Ketua pun kembali duduk di forum. Kali ini lebih tenang, bukan karena damai, tapi karena pasrah. Ia tahu, apa pun yang ia katakan hanya akan ditanggapi dengan kalimat sakti Pak Guru, “Sudah, jangan dibesar-besarkan. Ini semua sudah sesuai prosedur—prosedur satu arah.”
Di akhir cerita, Ketua menulis catatan terakhirnya dengan tangan gemetar:
Di akhir cerita, Ketua menulis catatan terakhirnya dengan tangan gemetar:
“Aku telah menjadi Ketua yang tidak memimpin. Aku mengetuk palu bukan untuk menyetujui, tapi untuk menjaga bangunan yang sudah retak. Dan suatu hari, ketika sejarah menoleh ke belakang, aku harap ia tahu bahwa aku pernah ingin melawan, tapi tak cukup berani untuk jadi pecundang pertama di forum yang dikendalikan satu orang.”Musyawarah kembali dimulai. Ketua duduk diam. Di sebelahnya, Pak Guru siap membuka daftar agenda baru. Tapi di benak Ketua, satu kalimat berputar terus “Forum ini belum bubar. Tapi nuraniku sudah lama pamit.”
Disclaimer: Cerita ini hanya fiksi, hasil khayalan liar penulis yang kebetulan sedang terlalu banyak ngopi.
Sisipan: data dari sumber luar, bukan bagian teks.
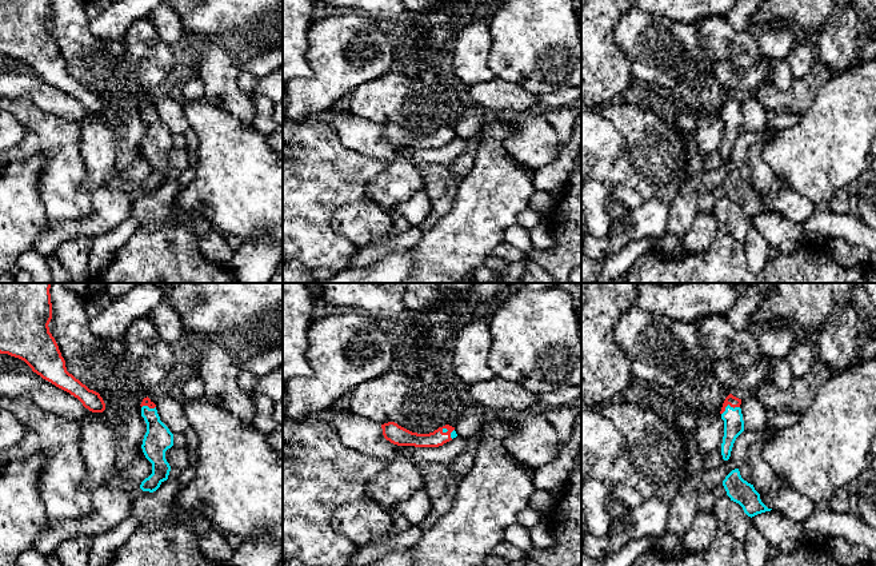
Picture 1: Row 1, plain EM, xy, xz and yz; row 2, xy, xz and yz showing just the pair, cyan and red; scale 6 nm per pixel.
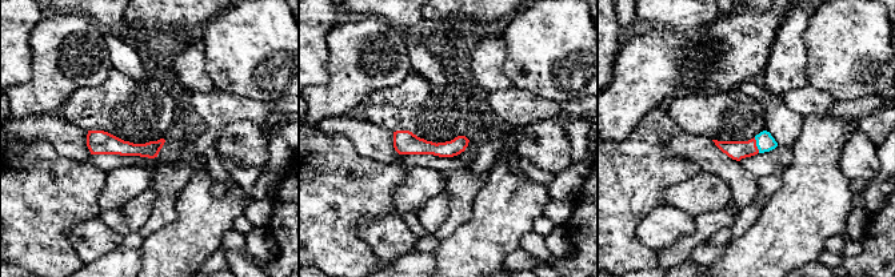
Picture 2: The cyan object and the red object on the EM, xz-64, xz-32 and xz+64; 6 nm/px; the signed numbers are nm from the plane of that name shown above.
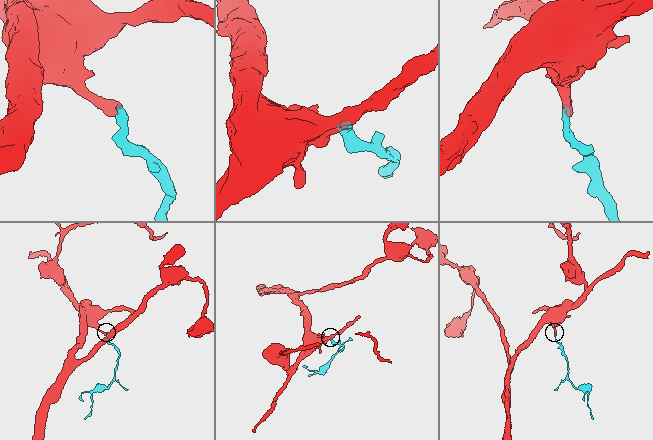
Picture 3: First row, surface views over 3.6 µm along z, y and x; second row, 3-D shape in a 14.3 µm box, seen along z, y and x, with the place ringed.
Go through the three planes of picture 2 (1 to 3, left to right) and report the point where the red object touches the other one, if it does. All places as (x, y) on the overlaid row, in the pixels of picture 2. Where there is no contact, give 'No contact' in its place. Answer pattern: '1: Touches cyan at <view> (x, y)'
1: No contact
2: No contact
3: Touches cyan at xz+64 (756, 145)

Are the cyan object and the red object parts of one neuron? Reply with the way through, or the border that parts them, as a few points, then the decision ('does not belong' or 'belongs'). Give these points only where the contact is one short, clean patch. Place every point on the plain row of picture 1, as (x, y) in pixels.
across yz (734, 126), (728, 106), (732, 102) | belongs

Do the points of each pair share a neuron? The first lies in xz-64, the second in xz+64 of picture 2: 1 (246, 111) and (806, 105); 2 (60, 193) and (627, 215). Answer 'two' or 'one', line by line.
1: one
2: one

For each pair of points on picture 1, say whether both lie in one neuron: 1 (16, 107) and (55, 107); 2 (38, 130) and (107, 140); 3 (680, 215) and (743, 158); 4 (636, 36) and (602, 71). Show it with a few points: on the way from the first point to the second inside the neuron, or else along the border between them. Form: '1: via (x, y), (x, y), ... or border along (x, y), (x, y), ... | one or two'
1: border along (14, 99), (27, 98), (39, 108), (66, 119) | two
2: border along (79, 123), (80, 156), (86, 167) | two
3: via (688, 198), (703, 183), (716, 178), (726, 168) | one
4: border along (618, 19), (614, 40), (622, 50), (634, 79) | two

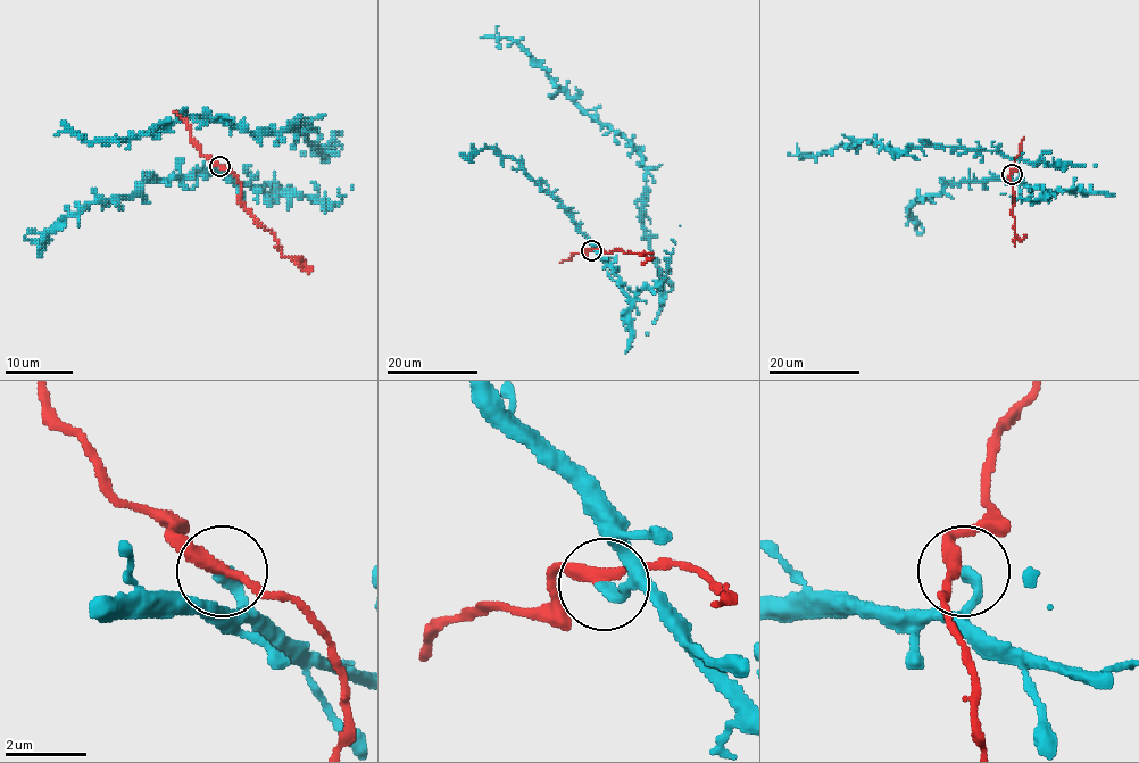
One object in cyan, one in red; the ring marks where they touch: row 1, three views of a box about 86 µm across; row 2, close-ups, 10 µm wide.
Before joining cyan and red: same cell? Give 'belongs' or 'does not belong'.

Jika kisah ini terasa seperti mencerminkan kejadian nyata atau menggambarkan seseorang yang kamu kenal... yah, mungkin itu kamu.
Tapi jangan baper, karena tujuannya adalah menyentil, bukan menampar. Lagipula, kalau kamu tenang-tenang saja saat membaca, mungkin kamu memang bukan masalahnya.